(Transcribed page text)
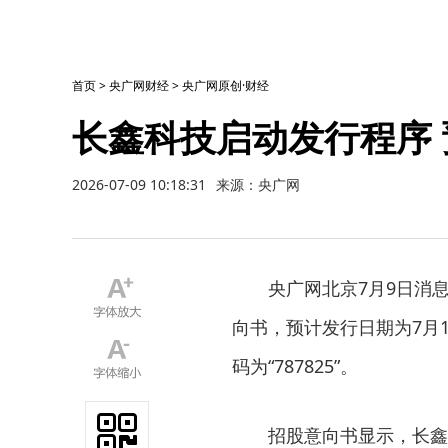
首页
>
央广网财经
>
央广网原创·财经
长鑫科技启动发行程序 
2026-07-09 10:18:31
来源：央广网
央广网北京7月9日消息
向书，预计发行日期为7月1
码为“787825”。
招股意向书显示，长鑫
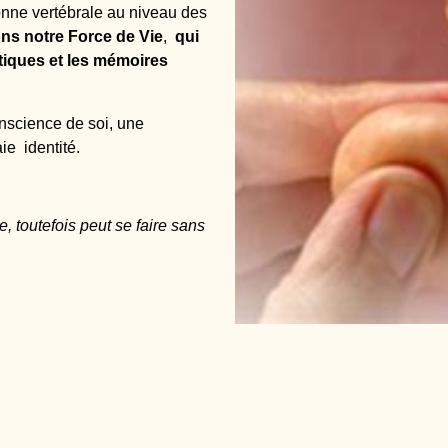
lonne vertébrale au niveau des
ons notre Force de Vie
,
qui
iques et les mémoires
science de soi, une
aie identité.
e, toutefois peut se faire sans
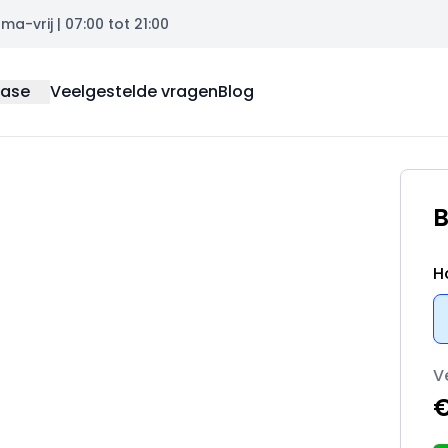
a-vrij | 07:00 tot 21:00
ease
Veelgestelde vragen
Blog
B
H
V
€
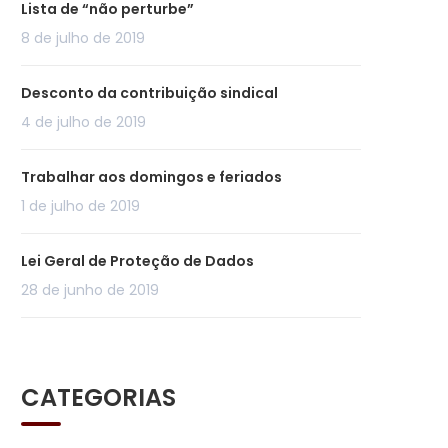
Lista de “não perturbe”
8 de julho de 2019
Desconto da contribuição sindical
4 de julho de 2019
Trabalhar aos domingos e feriados
1 de julho de 2019
Lei Geral de Proteção de Dados
28 de junho de 2019
CATEGORIAS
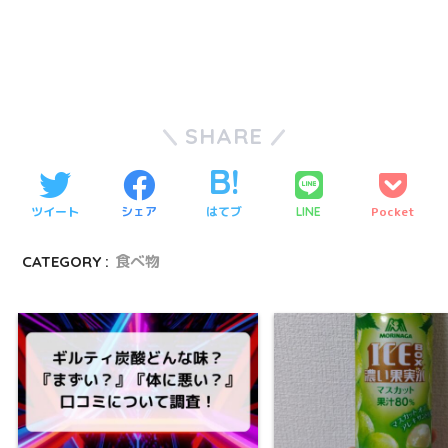
SHARE
ツイート
シェア
はてブ
Pocket
LINE
CATEGORY :
食べ物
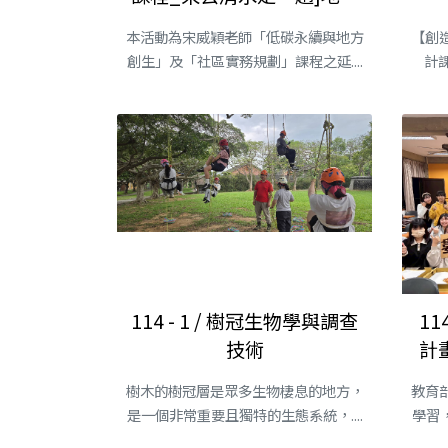
踏查活動企劃
本活動為宋威穎老師「低碳永續與地方
【創
創生」及「社區實務規劃」課程之延....
計課
114 - 1 / 樹冠生物學與調查
11
技術
計
樹木的樹冠層是眾多生物棲息的地方，
教育
是一個非常重要且獨特的生態系統，....
學習，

• Work task: Which lines of the material above contain the word "julho"? Locate each one and copy it out.

• Solution to the problem:
8 de julho de 2019
4 de julho de 2019
1 de julho de 2019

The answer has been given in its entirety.